La recherche dans ce domaine se concentre sur la compréhension de la capacité du cerveau à réduire les souvenirs traumatiques. Mais étonnamment, peu d’études ont étudié les options de traitement pour atténuer les traumatismes durables (ou de “peur éloignée”) dans les modèles animaux.

Même groupe de neurones

Les scientifiques de l’EPFL ont constaté que l’atténuation de la peur éloignée dans le cerveau est liée à l’activité du même groupe de neurones que celui impliqué dans le stockage de ces souvenirs. En travaillant avec des souris, ils ont localisé ces neurones dans le gyrus denté, une zone de l’hippocampe impliquée dans l’encodage, le souvenir et la réduction de la peur.

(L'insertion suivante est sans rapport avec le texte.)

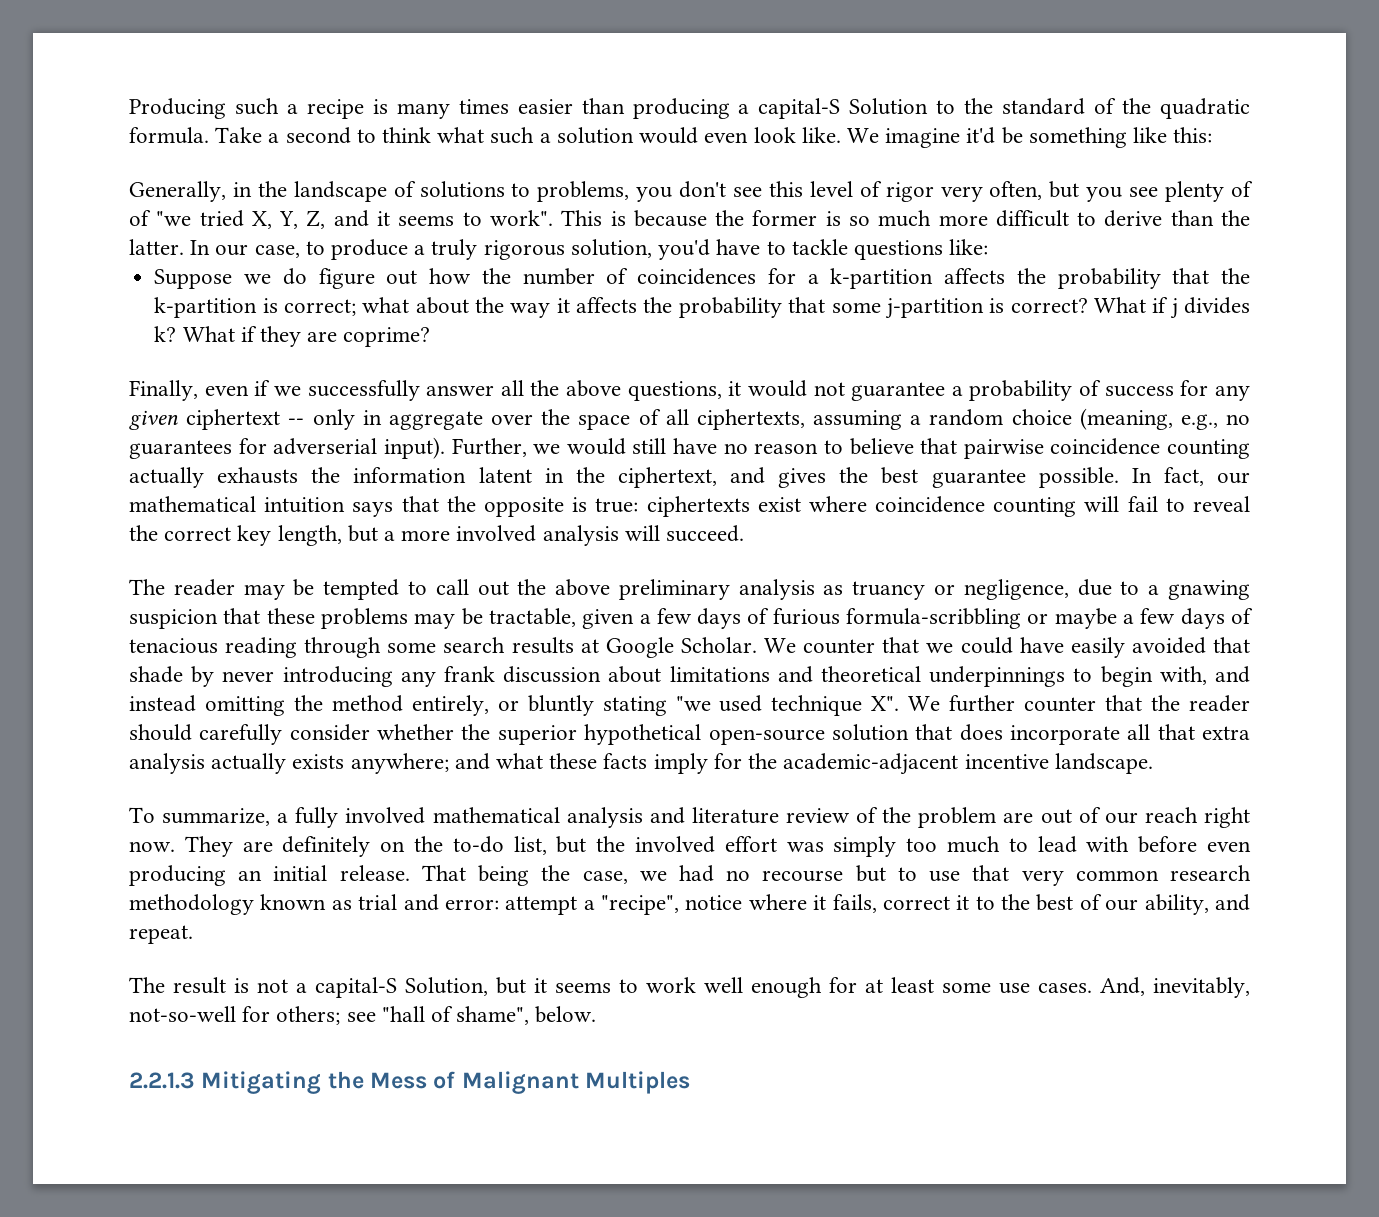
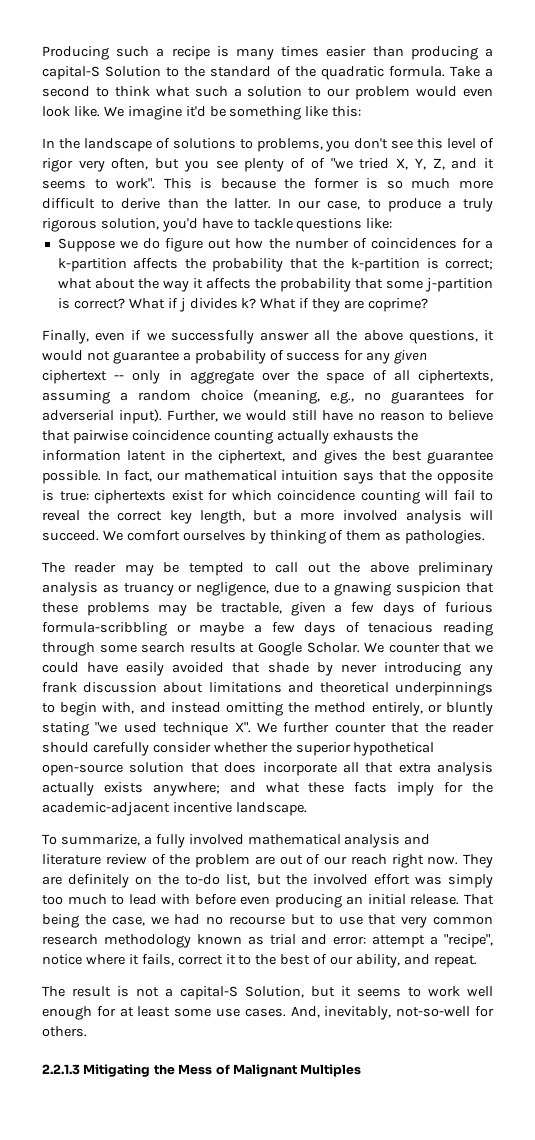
(634, 135) none -> [308,86,411,100] to our problem
[129,181,252,202] Generally, in -> [42,138,55,148] In
[808,496,867,512] where -> [208,490,272,501] for which
(745, 533) none -> [102,530,486,544] We comfort ourselves by thinking of them as pathologies.
[276,1006,597,1025] others; see "hall of shame", below. -> [42,1026,87,1037] others.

Les souris utilisées dans l’étude étaient génétiquement modifiées, dotées d’un gène “rapporteur” qui produit un signal identifiable et mesurable, comme une protéine fluorescente, à la suite de l’activité neuronale.

En utilisant un exercice d’entraînement à la peur produisant des souvenirs traumatiques durables, les scientifiques ont d’abord identifié dans le gyrus denté la sous-population de neurones qui est impliquée dans le stockage de souvenirs traumatiques à long terme.

Les souris ont ensuite suivi un entraînement de réduction de la peur qui ressemble à la thérapie d’exposition chez l’humain – la forme de traitement la plus efficace actuellement.

Stockage et atténuation

Étonnamment, lorsque les chercheurs ont observé de nouveau le cerveau des souris, certains des neurones actifs quand elles se remémoraient des souvenirs d’épisodes traumatiques étaient toujours allumés, mais les animaux ne montraient plus de signes de peur.

Fait important, moins les souris avaient peur, plus les cellules étaient réactivées. C’était une première indication de l’implication d’une même population de neurones dans le stockage et l’atténuation des souvenirs traumatiques.

Les chercheurs ont ensuite réduit l’excitabilité des neurones du souvenir au cours de la thérapie d’exposition et ont constaté que la réduction de la peur chez ces souris était moins importante que dans le groupe témoin.

Mais lorsqu’ils ont réduit l’excitabilité d’autres neurones dans le gyrus denté, un tel effet n’a pas été constaté, ce qui montre que les neurones du souvenir dans le gyrus denté sont essentiels à l’atténuation de la peur.

Enfin, lorsque les chercheurs ont augmenté l’excitabilité de ces neurones du souvenir au cours de l’intervention thérapeutique, ils ont constaté une amélioration dans la réduction de la peur chez les souris. Ils ont donc conclu que l’atténuation des souvenirs de peur éloignée dépend de l’activité continue des neurones qu’ils ont identifiés dans le gyrus denté.